- **Instruction a**
Revise the listing from the line containing "phylum: Tracheophyta" down to the end of the listing, swapping "common name" for "everyday name" and keeping everything else the same.

- **Extract**
# Newbee to wiring layout...help



## plasticman (Dec 22, 2009)

Hi,

Just joined the forum and I am looking for some help. I am new to the hobby. Right now I have a N scale layout, thats about 60% complete. The track is layed and ballast. All wires are hanging below, ready to be terminated. I have 4 Turnouts, the layout is about 2X4. Very compact, I have some feed wire soldered to the tracks and there hanging below as well.

Here is where I need your help. How is this all tied together? Do I tie in all feed wires to a terminal strip then link it back to the power pack? How are the turnouts wired? 3 wires are coming out of them (red, green, black)

also, I want to star putting lights into the buildings in the future, how do I go about doing this? Are the wires tied into the power pack?? If so, what kind of power pack would I need

I know these are newbee questions and I probably left alot of questions unanswered, if so let me know and I'll get back to you with the answer. Thanks so much... if there is a website with this information,please direct me to it. Thanks again!


----------



## Reckers (Oct 11, 2009)

Plasticman, welcome to the forum! Nice to have you with us, and newbie questions are all good questions. Let me suggest you identify what manufacturer of train you have, what transformer, etc. That makes it easier for those with similar equipment to help you. You either have a very basic transformer with a single hot (variable output, with the speed controll ever) and single ground post, or you have one with one hot that is variable and another that is costant-voltage.
If you have only the one hot (variable) post, let me suggest getting another transformer to power your turnouts and accessories, or a better transformer with both kinds of hot posts. You need constant voltage for your turnouts, lights, etc. to work well.
Assuming you have a transformer with both hot posts and a ground, use the variable-voltage for the track, only, and consider running an extra set of leads to the opposite side of the track while you're still building. From the constant-voltage hot pole, run a main lead under the track, and tie your accessories into it. The idea is to have a single, main hot line that all non-track items tie into, instead of 30 separate wires all running back to the transformer. Run all the ground wires from them to a common ground, as well. As you add additional accessories in the future, just tie them into your mains. In the end, you have a common ground back to your transformer; you have one major hot line from the variable post to the track (with a feeder to the other side); and you have a constant-voltage hot line circling under the center of the layout with all your accessory feeders tied into it.

- **Extracted entries**
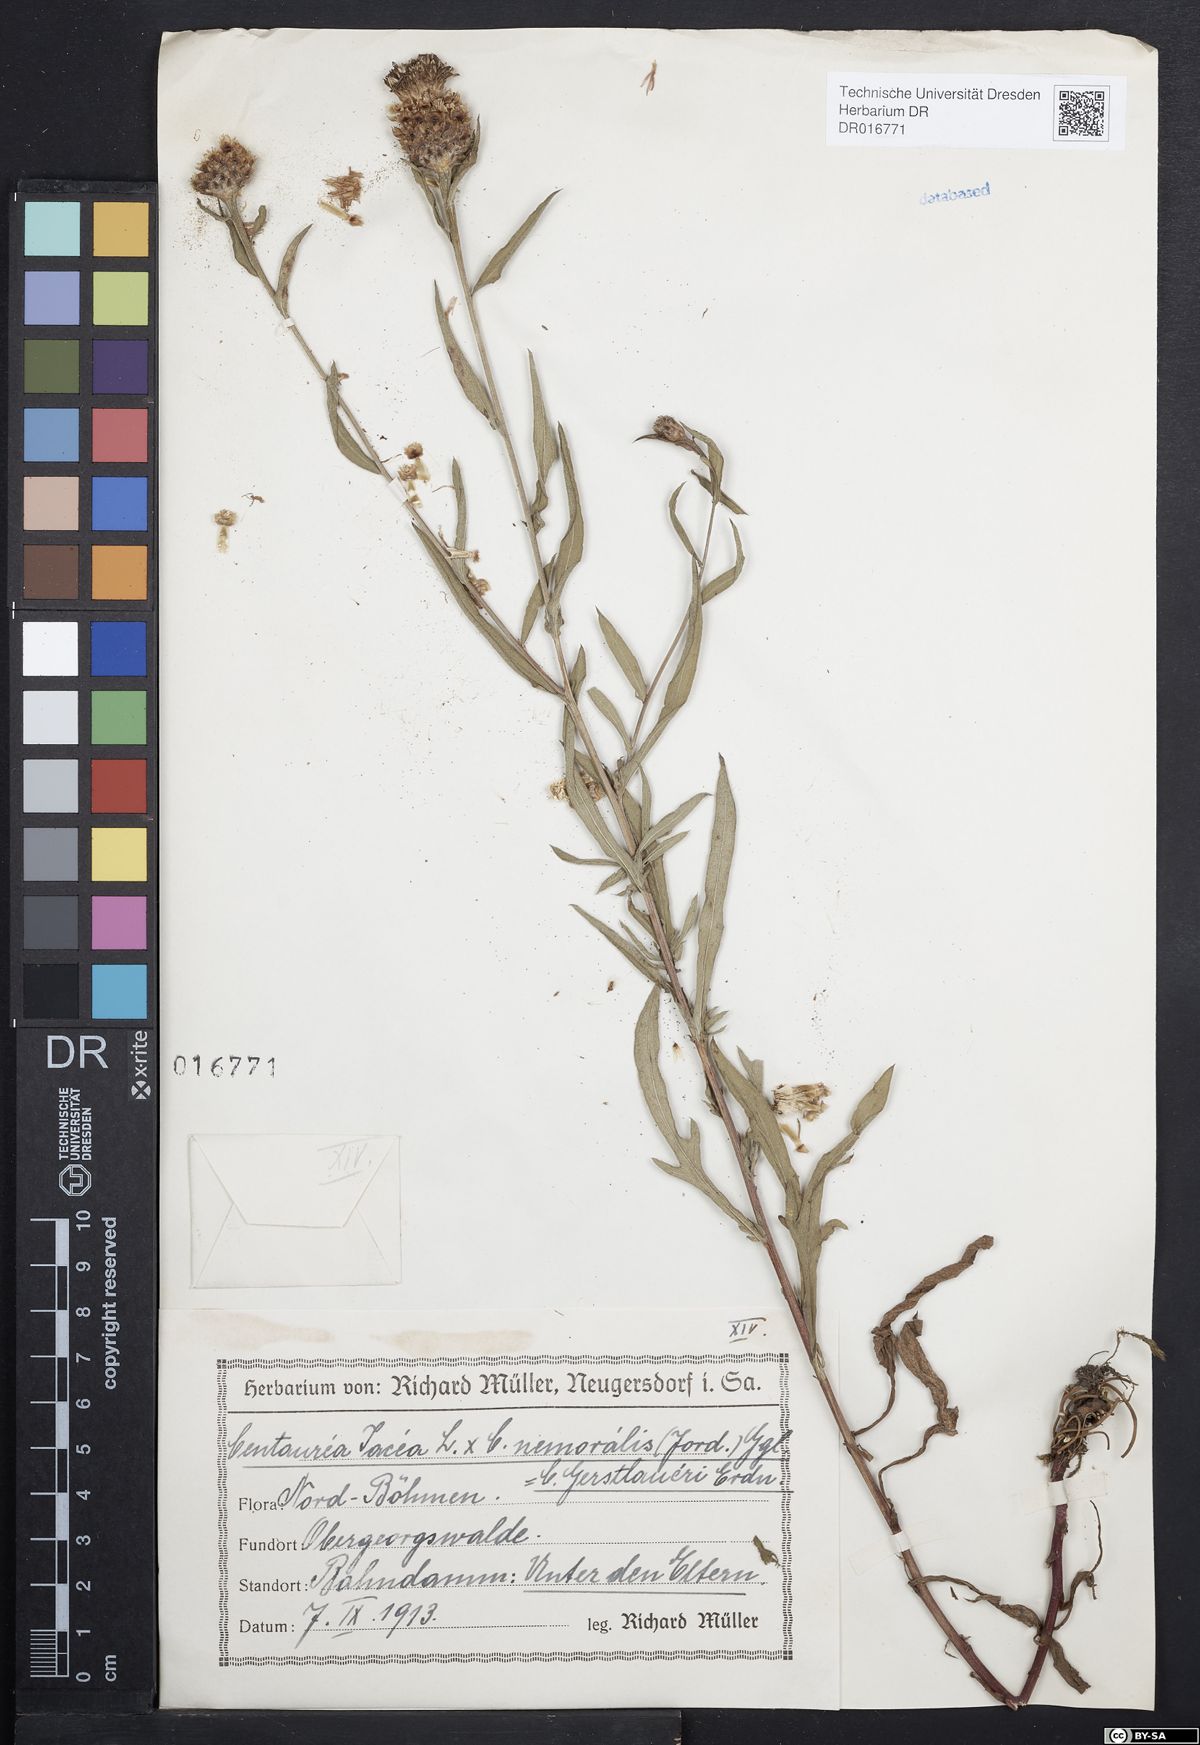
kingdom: Plantae
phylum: Tracheophyta
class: Magnoliopsida
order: Asterales
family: Asteraceae
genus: Centaurea
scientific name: Centaurea jacea
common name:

- **Instruction b**
Pick up the forum thread on wiring a small N scale layout right after its last sentence and keep it going.

- **Exercise response a**
phylum: Tracheophyta
class: Magnoliopsida
order: Asterales
family: Asteraceae
genus: Centaurea
scientific name: Centaurea jacea
everyday name:

- **Exercise response b**
----------



## Reckers (Oct 11, 2009)

Here's a site to look at an example wiring diagram:
http://www.americanflyerexpress.com...nual/american-flyer-instruction-manual-09.htm

Your train is probably dc; if it is, read "variable dc voltage" wherever it says "ac". It shows turnouts and accessories.


----------



## plasticman (Dec 22, 2009)

Hi Reckers,

My transformer is an MRC 200 Tech 4. On the back it has one pair of screws (Variable DC) and another pair of screws (Accessories AC)

The trains are mostly Bachmann (switcher,EMD, Steam Loco, F7) nothing special about them. The tracks and turnouts are Atlas


----------



## plasticman (Dec 22, 2009)

Oh...one last thing - the output is 15.5 VDC and 18.5 VAC Total 17VA. And the input is 120VAC 60HZ. Would this be plenty of power to run 4 turnouts and about 7-8 lights?? Thanks again


----------



## tankist (Jun 11, 2009)

you have a solid supply. (the _And the input is 120VAC 60HZ_ piece of info is meaning less , i hope you understand that) since you have very small layout and few turnouts you probably will get away with using just one.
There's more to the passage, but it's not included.